Question about the batch part
SirRob1997 opened this issue · 1 comments
The implementation of the batching part seems quite unintuitive for me, maybe you can clear up some of my understanding:
We calculate the before_vector
and after_vector
which represent the class probabilities for the correct class before and after applying the masking for certain samples inside each batch.
Next, we subtract the before_vector
from the after_vector
which means entries in change_vector
represent if the masking makes our classifier more / less certain about the correct class for that specific sample. This is represented by negative (more) and positive (less) values inside change_vector
.
We are only interested in the positive values, cases where masking decreases confidence, hence we calculate the threshold for Top-p according to only the positive values as done in L.134 and in L.135.
Next, we check which entries are greater than our threshold in L.136, this yields a binary mask.
This is where my question comes in:
L.137 basically inverts the mask.

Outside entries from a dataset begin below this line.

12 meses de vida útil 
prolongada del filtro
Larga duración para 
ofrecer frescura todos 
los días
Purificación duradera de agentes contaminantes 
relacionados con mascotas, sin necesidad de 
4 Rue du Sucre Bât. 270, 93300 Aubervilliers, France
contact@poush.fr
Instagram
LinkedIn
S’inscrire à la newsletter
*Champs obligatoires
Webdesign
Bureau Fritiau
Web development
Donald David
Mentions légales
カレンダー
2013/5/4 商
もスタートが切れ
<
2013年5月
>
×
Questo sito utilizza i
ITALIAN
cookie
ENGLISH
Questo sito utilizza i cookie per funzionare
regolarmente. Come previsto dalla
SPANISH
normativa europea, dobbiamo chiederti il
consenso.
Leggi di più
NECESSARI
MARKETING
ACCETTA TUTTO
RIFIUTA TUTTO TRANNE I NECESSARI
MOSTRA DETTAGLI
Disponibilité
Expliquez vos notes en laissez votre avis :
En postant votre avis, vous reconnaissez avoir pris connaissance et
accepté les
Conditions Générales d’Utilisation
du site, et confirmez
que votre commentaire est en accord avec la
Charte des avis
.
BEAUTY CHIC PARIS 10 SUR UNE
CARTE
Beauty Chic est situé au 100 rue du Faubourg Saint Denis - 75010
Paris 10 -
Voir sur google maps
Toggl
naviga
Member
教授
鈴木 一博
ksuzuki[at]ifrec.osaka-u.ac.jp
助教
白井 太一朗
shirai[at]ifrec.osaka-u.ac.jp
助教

So instead of reverting the masking for Top-p percentage of samples where it decreases confidence, we are now reverting it for all samples besides Top-p?
Am I correct on this? Why was this done? For self-challenging, applying the masking for Top-p percentage of the samples with negative values seems more intuitive.
Also, while you're at it:
What is the purpose of subtracting 1e-5 in L.133? For me, this seems like a "threshold" (epsilon) i.e. the minimum confidence change to keep the masking. How did the performance change without it? In theory, this would be another hyperparameter
Hi, thanks for your question. L.138 nonzero function inverts the mask again, so it means masking for Top-p percentage of the samples. Do I explain it clearly?
About the purpose of subtracting 1e-5, I just try to avoid some corner cases, for example, if change_vector's elements are all zero.